- Born: August 18, 1972 (age 53) Kingston, Ontario
- Spouse: Ian Phillips

Academic background
- Education: Queen's University (BA, 1995); Magdalen College, Oxford (BPhil, 1997); All Souls College, Oxford (DPhil, 2001);

Academic work
- Discipline: Philosopher
- Sub-discipline: Philosophy of mind; philosophy of psychiatry; moral psychology; medical ethics;
- Institutions: Johns Hopkins University
- Website: https://www.hannapickard.com/

= Hanna Pickard =

Canadian philosopher (born 1972)

Hanna Pickard (born August 18, 1972) is a Canadian philosopher who specializes in the philosophy of mind, philosophy of psychiatry, moral psychology, and medical ethics. She is a Bloomberg Distinguished Professor of Philosophy and Bioethics at Johns Hopkins University with appointments in the William H. Miller III Department of Philosophy in the Zanvyl Krieger School of Arts and Sciences and the Berman Institute of Bioethics.
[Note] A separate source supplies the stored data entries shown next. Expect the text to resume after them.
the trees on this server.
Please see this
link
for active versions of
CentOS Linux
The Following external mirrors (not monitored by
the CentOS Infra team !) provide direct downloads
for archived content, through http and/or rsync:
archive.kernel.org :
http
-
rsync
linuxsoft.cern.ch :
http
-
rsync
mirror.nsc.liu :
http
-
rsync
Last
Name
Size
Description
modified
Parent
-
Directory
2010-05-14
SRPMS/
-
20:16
== Early life and education ==
Pickard is from Kingston, Ontario. Pickard's parents, Toni and Michael Pickard, were both professors of law at Queen's University.
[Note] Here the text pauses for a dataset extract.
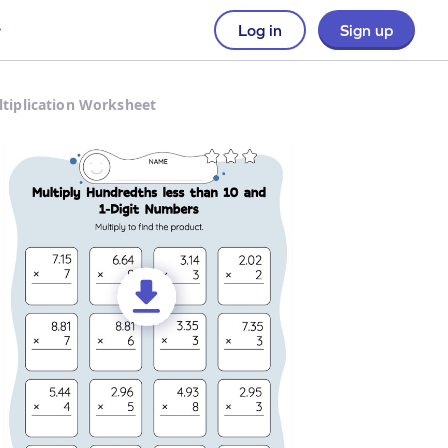
Log in
Sign up
ltiplication Worksheet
Pickard completed a B.A. in philosophy at Queen's University in 1995. She then moved to the University of Oxford, where she earned a BPhil in philosophy at Magdalen College, Oxford and a DPhil at All Souls College, Oxford, where she was elected to a Prize Fellowship in 1997.

== Career ==
From 2007 until 2017, Pickard worked part-time as an assistant team therapist at the Oxford Complex Needs Service of the National Health Service, a specialist service for people with personality disorders within the Oxford Health NHS Trust. During this period, she also held a Fifty-Pound Fellowship at All Souls College. In addition, from 2010 until 2015, Pickard was a Wellcome Trust Biomedical Ethics Clinical Research Fellow at the Oxford Centre for Neuroethics, University of Oxford. Pickard was a reader in philosophy at the University of Birmingham from 2015 until 2017, and held a chair in philosophy of psychology there from 2017 until 2019. From 2017 until 2019, Pickard was also a visiting research scholar to the Program in Cognitive Science at Princeton University. In 2019, she joined Johns Hopkins University as the 45th Bloomberg Distinguished Professor, cross-appointed to the William H. Miller III Department of Philosophy in the Zanvyl Krieger School of Arts and Sciences and the Berman Institute of Bioethics with a secondary appointment to the Department of Psychological and Brain Sciences.

== Research ==
Pickard is a philosopher who specializes in the philosophy of mind, philosophy of psychiatry, moral psychology, and medical ethics. Inspired by her clinical experience, Pickard's work explores philosophical questions that arise out of real-world issues, especially clinical practice and related science, and spans a wide range of topics, including the nature of mental disorders, delusions, agency, character, emotions, self-harm, violence, placebos, therapeutic relationships, decision-making capacity, the self and social identity, and attitudes towards mental disorder and crime.

=== Addiction ===
One of Pickard's primary research focuses is addiction. In contrast to two prevailing models of addiction, the moral model of addiction and the disease model of addiction, Pickard has developed a value-based framework for drug choice in substance use disorders that recognizes the many functions drugs serve and integrates a heterogeneous range of factors that influence addicted decision-making in addition to craving, including: psychiatric co-morbidity, limited socio-economic opportunities, decision-making biases, denial and motivated irrationality, and a sense of self and social identity.

=== Responsibility Without Blame ===
Another, yet strongly related, central research project is the ethical framework Pickard developed out of her experiences with the Oxfordshire Complex Needs Service and her research on addiction, titled “Responsibility without Blame," which focuses on the ways in which society responds to behaviors such as crime and addiction. The framework separates the ideas of agency and responsibility from moral condemnation and blame, and emphasizes holding individuals accountable for harmful behavior without blaming them. Pickard has also developed an open access e-learning toolkit that teaches learners how to use this framework in practice.

Pickard has also written extensively in collaboration with Nicola Lacey on the application of the Responsibility without Blame framework in criminal justice theory and practice.

== Personal life ==
Pickard is married to fellow Bloomberg Distinguished Professor Ian Phillips. The two met when they were both fellows at All Souls College, Oxford.